(Supplied information)

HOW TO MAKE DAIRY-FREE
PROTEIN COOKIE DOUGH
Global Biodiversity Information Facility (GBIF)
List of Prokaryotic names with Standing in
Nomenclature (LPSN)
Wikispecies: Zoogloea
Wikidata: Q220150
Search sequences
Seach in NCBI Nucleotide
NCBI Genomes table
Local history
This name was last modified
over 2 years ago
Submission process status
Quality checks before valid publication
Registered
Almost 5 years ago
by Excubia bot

(Task details) Print nothing except the lines from the line containing "Seach in NCBI Nucleotide" to the end of the listing, exactly as written.

(Result of the task)
Seach in NCBI Nucleotide
NCBI Genomes table
Local history
This name was last modified
over 2 years ago
Submission process status
Quality checks before valid publication
Registered
Almost 5 years ago
by Excubia bot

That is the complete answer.